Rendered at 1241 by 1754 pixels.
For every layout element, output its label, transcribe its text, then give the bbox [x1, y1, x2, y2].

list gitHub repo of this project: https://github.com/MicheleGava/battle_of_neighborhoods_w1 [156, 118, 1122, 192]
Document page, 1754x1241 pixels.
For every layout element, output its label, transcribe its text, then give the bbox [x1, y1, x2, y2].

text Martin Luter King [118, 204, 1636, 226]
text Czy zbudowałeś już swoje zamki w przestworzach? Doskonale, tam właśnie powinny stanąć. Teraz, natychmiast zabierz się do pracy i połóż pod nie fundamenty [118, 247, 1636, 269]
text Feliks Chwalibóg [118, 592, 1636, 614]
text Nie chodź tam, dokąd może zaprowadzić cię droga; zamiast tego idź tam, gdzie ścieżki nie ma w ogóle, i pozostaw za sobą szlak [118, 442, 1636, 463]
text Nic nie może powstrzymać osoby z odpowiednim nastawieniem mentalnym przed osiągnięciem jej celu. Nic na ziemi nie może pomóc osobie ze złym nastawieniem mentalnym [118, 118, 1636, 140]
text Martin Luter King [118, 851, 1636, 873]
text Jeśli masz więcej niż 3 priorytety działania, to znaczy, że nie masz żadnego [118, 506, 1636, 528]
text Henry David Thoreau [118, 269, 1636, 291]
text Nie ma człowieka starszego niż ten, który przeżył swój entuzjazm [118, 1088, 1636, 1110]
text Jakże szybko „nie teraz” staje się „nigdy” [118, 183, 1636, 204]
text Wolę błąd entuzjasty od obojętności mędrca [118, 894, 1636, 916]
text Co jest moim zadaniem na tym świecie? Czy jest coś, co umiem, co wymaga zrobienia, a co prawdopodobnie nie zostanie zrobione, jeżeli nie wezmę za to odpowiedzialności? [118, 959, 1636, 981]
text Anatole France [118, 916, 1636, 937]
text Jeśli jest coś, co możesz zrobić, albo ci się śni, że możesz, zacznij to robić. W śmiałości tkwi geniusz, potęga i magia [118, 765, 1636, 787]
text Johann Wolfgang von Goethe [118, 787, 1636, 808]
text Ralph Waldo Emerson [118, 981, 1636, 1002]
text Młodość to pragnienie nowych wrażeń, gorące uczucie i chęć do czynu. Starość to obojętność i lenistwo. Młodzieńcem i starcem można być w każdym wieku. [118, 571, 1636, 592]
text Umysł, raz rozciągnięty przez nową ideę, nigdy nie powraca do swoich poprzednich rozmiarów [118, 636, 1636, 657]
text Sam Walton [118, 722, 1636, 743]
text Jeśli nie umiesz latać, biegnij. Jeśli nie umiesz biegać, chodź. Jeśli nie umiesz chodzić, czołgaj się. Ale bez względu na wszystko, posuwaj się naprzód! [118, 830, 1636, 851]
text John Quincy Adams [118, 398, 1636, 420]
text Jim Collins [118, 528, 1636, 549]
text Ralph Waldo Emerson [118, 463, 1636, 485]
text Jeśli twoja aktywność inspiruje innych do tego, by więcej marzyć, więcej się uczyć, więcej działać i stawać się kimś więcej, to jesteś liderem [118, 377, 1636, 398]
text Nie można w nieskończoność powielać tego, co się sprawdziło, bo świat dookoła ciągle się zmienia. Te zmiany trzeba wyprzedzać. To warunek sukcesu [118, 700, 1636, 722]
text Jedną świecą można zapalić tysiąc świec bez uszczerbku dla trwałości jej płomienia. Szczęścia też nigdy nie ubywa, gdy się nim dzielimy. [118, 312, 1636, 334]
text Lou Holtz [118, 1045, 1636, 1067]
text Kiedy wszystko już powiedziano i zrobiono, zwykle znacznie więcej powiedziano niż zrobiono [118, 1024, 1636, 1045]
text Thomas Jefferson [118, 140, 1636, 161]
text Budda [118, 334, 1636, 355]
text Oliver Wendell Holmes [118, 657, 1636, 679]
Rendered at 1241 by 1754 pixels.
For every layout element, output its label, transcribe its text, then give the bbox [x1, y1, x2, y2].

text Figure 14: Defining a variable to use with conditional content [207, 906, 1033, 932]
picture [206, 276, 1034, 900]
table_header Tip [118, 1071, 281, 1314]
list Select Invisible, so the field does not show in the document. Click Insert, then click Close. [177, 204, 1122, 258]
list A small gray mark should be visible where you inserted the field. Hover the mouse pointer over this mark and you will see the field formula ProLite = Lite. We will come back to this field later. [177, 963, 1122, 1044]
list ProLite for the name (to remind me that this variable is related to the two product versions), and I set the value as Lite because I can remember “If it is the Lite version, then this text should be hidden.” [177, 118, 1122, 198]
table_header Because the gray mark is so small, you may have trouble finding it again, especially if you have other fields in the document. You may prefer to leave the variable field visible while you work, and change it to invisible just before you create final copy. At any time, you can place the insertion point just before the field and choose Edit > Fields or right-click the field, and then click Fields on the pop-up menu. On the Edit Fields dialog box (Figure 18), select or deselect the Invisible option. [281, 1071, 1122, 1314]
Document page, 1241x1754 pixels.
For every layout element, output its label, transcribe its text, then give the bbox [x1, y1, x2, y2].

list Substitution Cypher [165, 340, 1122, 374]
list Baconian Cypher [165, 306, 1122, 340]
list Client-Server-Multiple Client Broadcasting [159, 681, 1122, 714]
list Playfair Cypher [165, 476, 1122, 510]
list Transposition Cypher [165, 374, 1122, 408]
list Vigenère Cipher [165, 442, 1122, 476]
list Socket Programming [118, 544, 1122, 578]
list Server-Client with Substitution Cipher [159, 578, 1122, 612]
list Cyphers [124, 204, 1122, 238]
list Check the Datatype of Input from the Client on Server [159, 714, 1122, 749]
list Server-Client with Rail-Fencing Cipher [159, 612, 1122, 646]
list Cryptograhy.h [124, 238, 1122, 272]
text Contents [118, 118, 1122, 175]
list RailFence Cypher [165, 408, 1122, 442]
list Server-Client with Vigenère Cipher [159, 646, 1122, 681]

Written task:
Reproduce the material above word for word, keeping every line intact and in its original order.

Output of the exercise:
Rendered at 1241 by 1754 pixels.
For every layout element, output its label, transcribe its text, then give the bbox [x1, y1, x2, y2].

list gitHub repo of this project: https://github.com/MicheleGava/battle_of_neighborhoods_w1 [156, 118, 1122, 192]
Document page, 1754x1241 pixels.
For every layout element, output its label, transcribe its text, then give the bbox [x1, y1, x2, y2].

text Martin Luter King [118, 204, 1636, 226]
text Czy zbudowałeś już swoje zamki w przestworzach? Doskonale, tam właśnie powinny stanąć. Teraz, natychmiast zabierz się do pracy i połóż pod nie fundamenty [118, 247, 1636, 269]
text Feliks Chwalibóg [118, 592, 1636, 614]
text Nie chodź tam, dokąd może zaprowadzić cię droga; zamiast tego idź tam, gdzie ścieżki nie ma w ogóle, i pozostaw za sobą szlak [118, 442, 1636, 463]
text Nic nie może powstrzymać osoby z odpowiednim nastawieniem mentalnym przed osiągnięciem jej celu. Nic na ziemi nie może pomóc osobie ze złym nastawieniem mentalnym [118, 118, 1636, 140]
text Martin Luter King [118, 851, 1636, 873]
text Jeśli masz więcej niż 3 priorytety działania, to znaczy, że nie masz żadnego [118, 506, 1636, 528]
text Henry David Thoreau [118, 269, 1636, 291]
text Nie ma człowieka starszego niż ten, który przeżył swój entuzjazm [118, 1088, 1636, 1110]
text Jakże szybko „nie teraz” staje się „nigdy” [118, 183, 1636, 204]
text Wolę błąd entuzjasty od obojętności mędrca [118, 894, 1636, 916]
text Co jest moim zadaniem na tym świecie? Czy jest coś, co umiem, co wymaga zrobienia, a co prawdopodobnie nie zostanie zrobione, jeżeli nie wezmę za to odpowiedzialności? [118, 959, 1636, 981]
text Anatole France [118, 916, 1636, 937]
text Jeśli jest coś, co możesz zrobić, albo ci się śni, że możesz, zacznij to robić. W śmiałości tkwi geniusz, potęga i magia [118, 765, 1636, 787]
text Johann Wolfgang von Goethe [118, 787, 1636, 808]
text Ralph Waldo Emerson [118, 981, 1636, 1002]
text Młodość to pragnienie nowych wrażeń, gorące uczucie i chęć do czynu. Starość to obojętność i lenistwo. Młodzieńcem i starcem można być w każdym wieku. [118, 571, 1636, 592]
text Umysł, raz rozciągnięty przez nową ideę, nigdy nie powraca do swoich poprzednich rozmiarów [118, 636, 1636, 657]
text Sam Walton [118, 722, 1636, 743]
text Jeśli nie umiesz latać, biegnij. Jeśli nie umiesz biegać, chodź. Jeśli nie umiesz chodzić, czołgaj się. Ale bez względu na wszystko, posuwaj się naprzód! [118, 830, 1636, 851]
text John Quincy Adams [118, 398, 1636, 420]
text Jim Collins [118, 528, 1636, 549]
text Ralph Waldo Emerson [118, 463, 1636, 485]
text Jeśli twoja aktywność inspiruje innych do tego, by więcej marzyć, więcej się uczyć, więcej działać i stawać się kimś więcej, to jesteś liderem [118, 377, 1636, 398]
text Nie można w nieskończoność powielać tego, co się sprawdziło, bo świat dookoła ciągle się zmienia. Te zmiany trzeba wyprzedzać. To warunek sukcesu [118, 700, 1636, 722]
text Jedną świecą można zapalić tysiąc świec bez uszczerbku dla trwałości jej płomienia. Szczęścia też nigdy nie ubywa, gdy się nim dzielimy. [118, 312, 1636, 334]
text Lou Holtz [118, 1045, 1636, 1067]
text Kiedy wszystko już powiedziano i zrobiono, zwykle znacznie więcej powiedziano niż zrobiono [118, 1024, 1636, 1045]
text Thomas Jefferson [118, 140, 1636, 161]
text Budda [118, 334, 1636, 355]
text Oliver Wendell Holmes [118, 657, 1636, 679]
Rendered at 1241 by 1754 pixels.
For every layout element, output its label, transcribe its text, then give the bbox [x1, y1, x2, y2].

text Figure 14: Defining a variable to use with conditional content [207, 906, 1033, 932]
picture [206, 276, 1034, 900]
table_header Tip [118, 1071, 281, 1314]
list Select Invisible, so the field does not show in the document. Click Insert, then click Close. [177, 204, 1122, 258]
list A small gray mark should be visible where you inserted the field. Hover the mouse pointer over this mark and you will see the field formula ProLite = Lite. We will come back to this field later. [177, 963, 1122, 1044]
list ProLite for the name (to remind me that this variable is related to the two product versions), and I set the value as Lite because I can remember “If it is the Lite version, then this text should be hidden.” [177, 118, 1122, 198]
table_header Because the gray mark is so small, you may have trouble finding it again, especially if you have other fields in the document. You may prefer to leave the variable field visible while you work, and change it to invisible just before you create final copy. At any time, you can place the insertion point just before the field and choose Edit > Fields or right-click the field, and then click Fields on the pop-up menu. On the Edit Fields dialog box (Figure 18), select or deselect the Invisible option. [281, 1071, 1122, 1314]
Document page, 1241x1754 pixels.
For every layout element, output its label, transcribe its text, then give the bbox [x1, y1, x2, y2].

list Substitution Cypher [165, 340, 1122, 374]
list Baconian Cypher [165, 306, 1122, 340]
list Client-Server-Multiple Client Broadcasting [159, 681, 1122, 714]
list Playfair Cypher [165, 476, 1122, 510]
list Transposition Cypher [165, 374, 1122, 408]
list Vigenère Cipher [165, 442, 1122, 476]
list Socket Programming [118, 544, 1122, 578]
list Server-Client with Substitution Cipher [159, 578, 1122, 612]
list Cyphers [124, 204, 1122, 238]
list Check the Datatype of Input from the Client on Server [159, 714, 1122, 749]
list Server-Client with Rail-Fencing Cipher [159, 612, 1122, 646]
list Cryptograhy.h [124, 238, 1122, 272]
text Contents [118, 118, 1122, 175]
list RailFence Cypher [165, 408, 1122, 442]
list Server-Client with Vigenère Cipher [159, 646, 1122, 681]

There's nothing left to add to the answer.